Cet arrêt qu’à nos yeux lui-même il se prononce
Est suivi d’un poignard qu’en ses flancs il enfonce[1].
La Reine, à ce malheur si peu prémédité,
Semble le recevoir avec stupidité.
1925L’excès de sa douleur la fait croire insensible ;
Rien n’échappe au dehors qui la rende visible ;
Et tous ses sentiments, enfermés dans son cœur,
Ramassent en secret leur dernière vigueur.
Nous autres cependant, autour d’elle rangées,
1930Stupides ainsi qu’elle, ainsi qu’elle affligées,
Nous n’osons rien permettre à nos fiers déplaisirs,
Et nos pleurs par respect attendent ses soupirs.
Mais enfin tout à coup, sans changer de visage,
Du mort qu’elle contemple elle imite la rage,
1935Se saisit du poignard, et de sa propre main
À nos yeux comme lui s’en traverse le sein[2].
On diroit que du ciel l’implacable colère
Nous arrête les bras pour lui laisser tout faire.
Elle tombe, elle expire avec ces derniers mots :
1940« Allez dire à Dircé qu’elle vive en repos,
Que de ces lieux maudits en hâte elle s’exile ;
Athènes a pour elle un glorieux asile,
Si toutefois Thésée est assez généreux
Pour n’avoir point d’horreur d’un sang si malheureux. »

Thésée.

1945Ah ! Ce doute m’outrage ; et si jamais vos charmes…

Dircé.

Seigneur, il n’est saison que de verser des larmes.
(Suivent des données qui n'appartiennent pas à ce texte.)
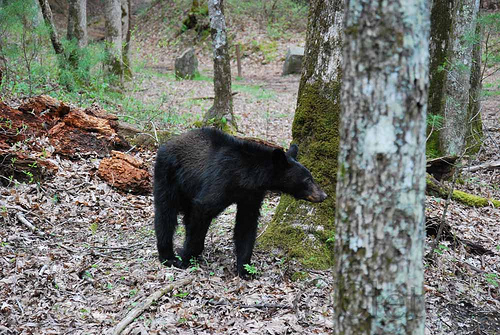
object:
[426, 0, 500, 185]
plant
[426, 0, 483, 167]
tree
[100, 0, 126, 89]
tree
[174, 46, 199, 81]
stump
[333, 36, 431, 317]
bark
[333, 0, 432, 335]
tree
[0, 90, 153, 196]
tree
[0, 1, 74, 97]
plants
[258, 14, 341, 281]
moss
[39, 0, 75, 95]
tree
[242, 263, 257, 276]
plant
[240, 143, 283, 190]
neck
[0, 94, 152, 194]
brown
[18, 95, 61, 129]
wood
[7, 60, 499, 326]
ground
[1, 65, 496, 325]
dirt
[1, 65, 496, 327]
branches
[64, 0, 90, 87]
trees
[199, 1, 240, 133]
tree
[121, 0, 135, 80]
tree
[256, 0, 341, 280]
plant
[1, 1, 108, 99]
young trees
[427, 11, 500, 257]
tree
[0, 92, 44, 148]
wood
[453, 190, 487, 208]
plant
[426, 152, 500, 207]
log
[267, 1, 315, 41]
tree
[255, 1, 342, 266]
trunk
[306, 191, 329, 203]
mouth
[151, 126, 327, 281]
animal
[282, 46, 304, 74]
rock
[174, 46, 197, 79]
rock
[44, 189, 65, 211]
twig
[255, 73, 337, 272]
lichens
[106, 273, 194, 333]
stick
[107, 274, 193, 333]
debris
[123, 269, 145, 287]
debris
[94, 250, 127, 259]
debris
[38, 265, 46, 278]
debris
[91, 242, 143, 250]
debris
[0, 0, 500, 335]
leaves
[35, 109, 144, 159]
wooden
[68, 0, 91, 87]
wood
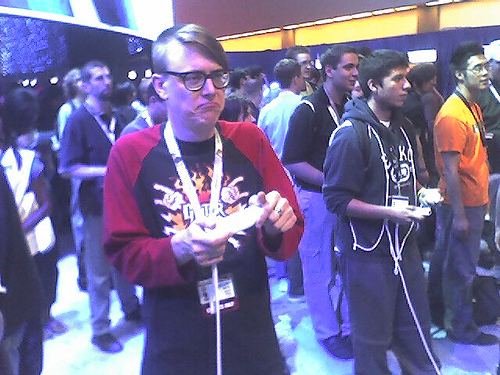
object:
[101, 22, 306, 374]
man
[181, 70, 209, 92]
glasses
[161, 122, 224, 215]
lanyard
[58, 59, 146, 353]
man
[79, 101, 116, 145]
lanyard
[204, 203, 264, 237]
controller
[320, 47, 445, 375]
man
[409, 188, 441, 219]
controller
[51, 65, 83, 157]
people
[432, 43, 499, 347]
man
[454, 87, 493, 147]
camera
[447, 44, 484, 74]
hair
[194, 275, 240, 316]
tag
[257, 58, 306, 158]
man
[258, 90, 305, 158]
shirt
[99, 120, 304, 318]
shirt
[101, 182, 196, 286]
sleeves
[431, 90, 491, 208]
shirt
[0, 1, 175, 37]
light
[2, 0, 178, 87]
wall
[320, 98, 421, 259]
hoodie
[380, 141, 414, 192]
print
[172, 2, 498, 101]
wall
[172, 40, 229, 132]
face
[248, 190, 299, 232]
hands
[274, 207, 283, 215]
ring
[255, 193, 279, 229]
finger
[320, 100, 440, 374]
clothing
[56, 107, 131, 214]
shirt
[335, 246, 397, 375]
pants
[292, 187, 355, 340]
pants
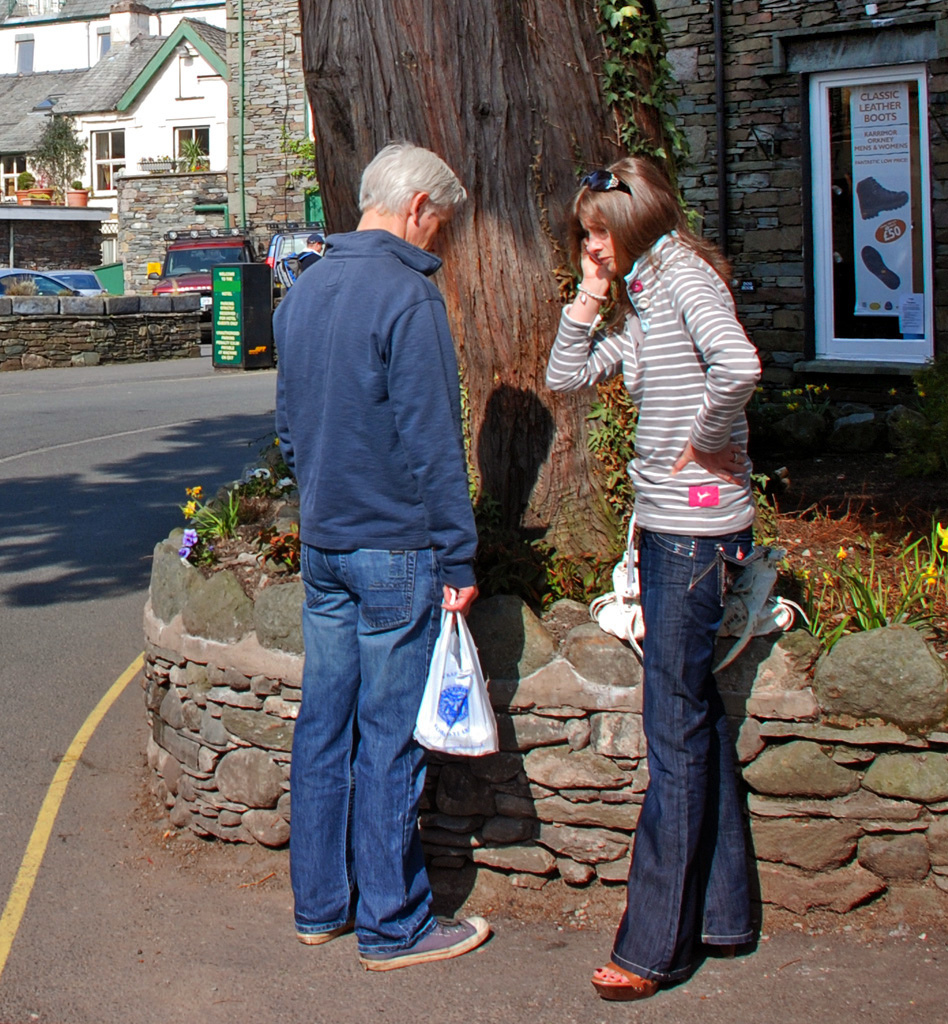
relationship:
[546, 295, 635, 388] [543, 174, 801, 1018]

  1. Voltaire s’est rappelee ces vers ; il a dit dans le Xe chant de la Henriade :

    Ce discours insensé que sa rage prononce
    Est suivi d’un poignard qu’en son cœur elle enfonce.
  2. Voyez l’Oedipe de Sénèque, acte V, vers 1040 et 1041. Dans la tragédie de Sophocle le genre de mort est différent : Jocaste s’étrangle de sa propre main : voyez vers 1252 et suivants.